Это письмо подавило меня. Я Понял, что я погиб. Незнакомка моя была самая мужественная, самая великодушная из женщин, но она была женщина. Мне не следовало высказываться так искренне; она не доверяла моей исповеди, она больше не верила в меня. Она отсылала меня обратно к Империа; она писала мне без угрызений совести то, что я чуть было не написал той:
Припоминая все слышанное мною из голубой спальни, я сообразил, что ее попытка выражала и заключала в себе эту смесь мужества и осторожности. Она захотела узнать, свободно ли мое сердце и может ли она овладеть им без опасности; она не позволяла говорить мне о себе прежде, чем не убедится в этом существенном пункте. Без сомнения, Белламар удовлетворил ее на этот счет, и тогда она приписала мой отказ только скромной гордости бедняка, испуганного ролью, превышающей его положение. Вот почему она и написала мне то очаровательное письмо, которое победило меня и позволяло ей парить выше меня в сознании ясной силы ее великодушной привязанности. Мне следовало понять, промолчать и предоставить действовать искреннему и деликатному поверенному наших чувств. Я не посмел поведать ему свои секреты — ему, этому добрейшему Белламару! Он был чересчур близок с Империа. Он, пожалуй, дал бы ей угадать, что я ее люблю или что я ее больше не люблю.

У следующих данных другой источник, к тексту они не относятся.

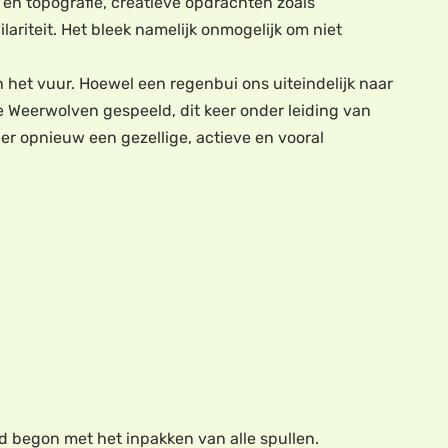
n topografie, creatieve opdrachten zoals
lariteit. Het bleek namelijk onmogelijk om niet
et vuur. Hoewel een regenbui ons uiteindelijk naar
 Weerwolven gespeeld, dit keer onder leiding van
 er opnieuw een gezellige, actieve en vooral
d begon met het inpakken van alle spullen.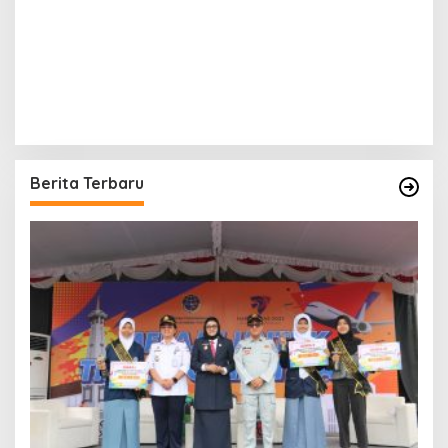
Berita Terbaru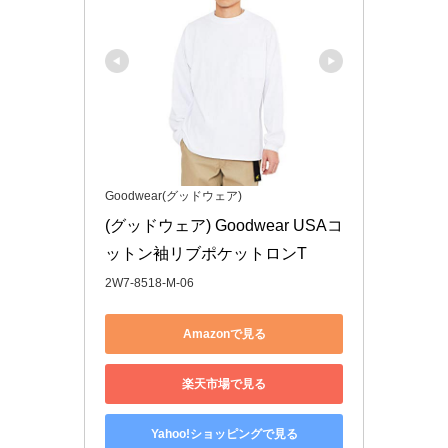
Goodwear(グッドウェア)
(グッドウェア) Goodwear USAコ
ットン袖リブポケットロンT 
2W7-8518-M-06
Amazonで見る
楽天市場で見る
Yahoo!ショッピングで見る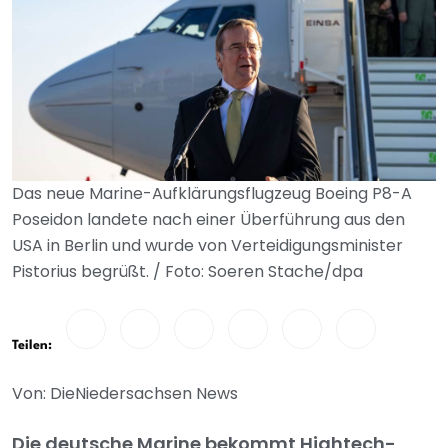
Das neue Marine-Aufklärungsflugzeug Boeing P8-A
Poseidon landete nach einer Überführung aus den
USA in Berlin und wurde von Verteidigungsminister
Pistorius begrüßt. / Foto: Soeren Stache/dpa
Teilen:
Von: DieNiedersachsen News
Die deutsche Marine bekommt Hightech-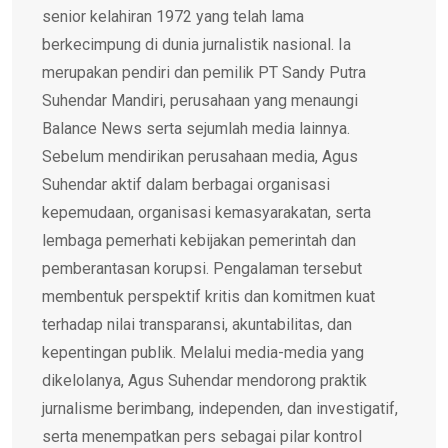
senior kelahiran 1972 yang telah lama
berkecimpung di dunia jurnalistik nasional. Ia
merupakan pendiri dan pemilik PT Sandy Putra
Suhendar Mandiri, perusahaan yang menaungi
Balance News serta sejumlah media lainnya.
Sebelum mendirikan perusahaan media, Agus
Suhendar aktif dalam berbagai organisasi
kepemudaan, organisasi kemasyarakatan, serta
lembaga pemerhati kebijakan pemerintah dan
pemberantasan korupsi. Pengalaman tersebut
membentuk perspektif kritis dan komitmen kuat
terhadap nilai transparansi, akuntabilitas, dan
kepentingan publik. Melalui media-media yang
dikelolanya, Agus Suhendar mendorong praktik
jurnalisme berimbang, independen, dan investigatif,
serta menempatkan pers sebagai pilar kontrol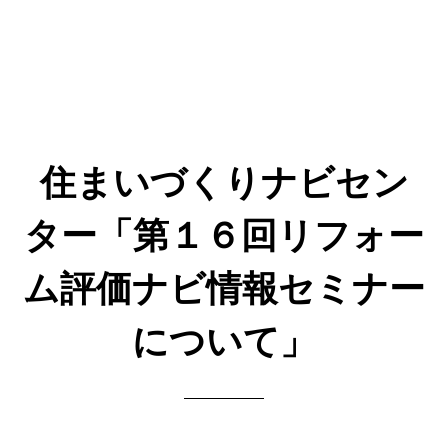
住まいづくりナビセン
ター「第１６回リフォー
ム評価ナビ情報セミナー
について」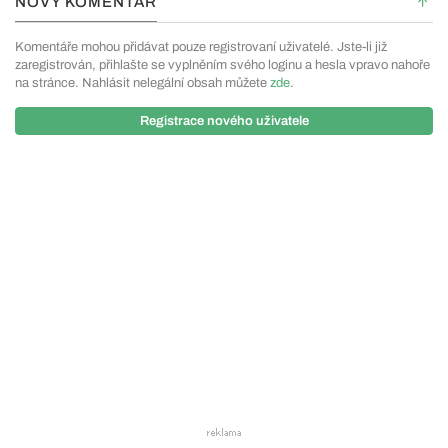
NOVÝ KOMENTÁŘ
Komentáře mohou přidávat pouze registrovaní uživatelé. Jste-li již
zaregistrován, přihlašte se vyplněním svého loginu a hesla vpravo nahoře
na stránce. Nahlásit nelegální obsah můžete
zde
.
Registrace nového uživatele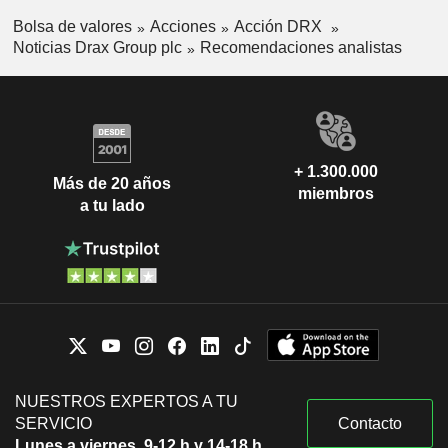
Bolsa de valores
Acciones
Acción DRX
Noticias Drax Group plc
Recomendaciones analistas
+ 1.300.000
Más de 20 años
miembros
a tu lado
NUESTROS EXPERTOS A TU
SERVICIO
Contacto
Lunes a viernes, 9-12 h y 14-18 h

Что мне следовало ответить графине? Не знаю, только я не мог ничего ей ответить. Напрасно пробовал я написать ей. Всякий порыв любви, всякое откровенное признание, которое я пытался выразить, погружали меня все глубже и глубже в тину унижения. Я не находил более в себе силы убедить ее; моя уверенность исчезла вместе с ее доверием. Она обращалась со мной, как с нерешительным ребенком, почти как с ребенком лживым; я спрашивал себя, не права ли она, не читает ли она во мне яснее, чем я сам. Как писать или говорить, когда знаешь, что всякое слово послужит предлогом к укоренившемуся подозрению? Мне показалось, что я теперь перед нею, как тогда перед публикой, когда при каждом холодном слове моей декламации мне казалось, что каждый зритель говорит мне: «Скверный гаер, ты не чувствуешь ничего из того, что ты говоришь!»
Я ей не отвечал, то есть, я написал писем двадцать или, пожалуй, тридцать, но сжег их все. И при каждом сжигаемом письме я был рад и говорил себе:
— Не затевай борьбы, в которой ты будешь побежден. Если бы даже эта женщина полюбила тебя настолько, чтобы избавить тебя от страха перед неравным браком и отдаться тебе, придет минута, когда она опомнится; она сильнее тебя, потому что она спокойнее, потому что ее роль первенствует над твоею и подавляет ее. Ты будешь любить ее страстно, безумно, пройдешь через бури молодости и ошибки неопытности. Великодушная навсегда, с предвзятой мыслью, она станет подавлять тебя своей кротостью, забвением, а может быть и пренебрежением! Нет, сто раз нет; вырви ее из своего воображения и, если соблазн ее предложения проник в твое сердце, скорее раздави свое сердце, чем унизь его.
Я сдержал данное себе слово и не писал больше. Я отчаянно погрузился в занятия. Я воздерживался от всякого удовольствия, не позволял себе театра, меня не видали больше ни на скамьях, ни за кулисами «Одеона». Я приобрел не то что много знаний, но много понятий и осознал с удовольствием, смешанным с ужасом, что я выучиваюсь всему легко и что я — мастер на все руки; значит, пожалуй, что все руки у меня коротки. Так прошла зима. Я не думал больше об Империа и считал себя исцеленным от любви к ней. К весне я почувствовал беспорядок в моей утомленной голове, головокружения и отвращение к пище. Я не обратил на это внимания. Так как в апреле все это повторилось, то я совершил большую прогулку солнечным днем в окрестностях Парижа, думая освежить себе кровь ходьбой. Вернувшись домой, я слег: у меня обнаружилось воспаление мозга.
Я все спал и бредил и не знаю, что, собственно, со мной было. Раз утром я пришел в себя и ощутил огромную слабость. Я узнал свою комнату. Мне показалось, что я в ней один, и я заснул с сознанием, что хочу спать. Я был спасен.
Я грезил, и отчетливые образы заменили бесформенные и безымянные призраки, чудившиеся мне в хаосе бессмысленного бреда. Мне привиделась Империа. Она была в саду, полном цветов, и я звал ее на репетицию, происходившую в другом, соседнем саду. Я привстал и позвал ее слабым голосом. Я еще грезил наяву.
— Что тебе надо, милый друг? — отвечал мне ее кроткий настоящий голос.
И над моей головой наклонилась прелестная головка моей милой подруги.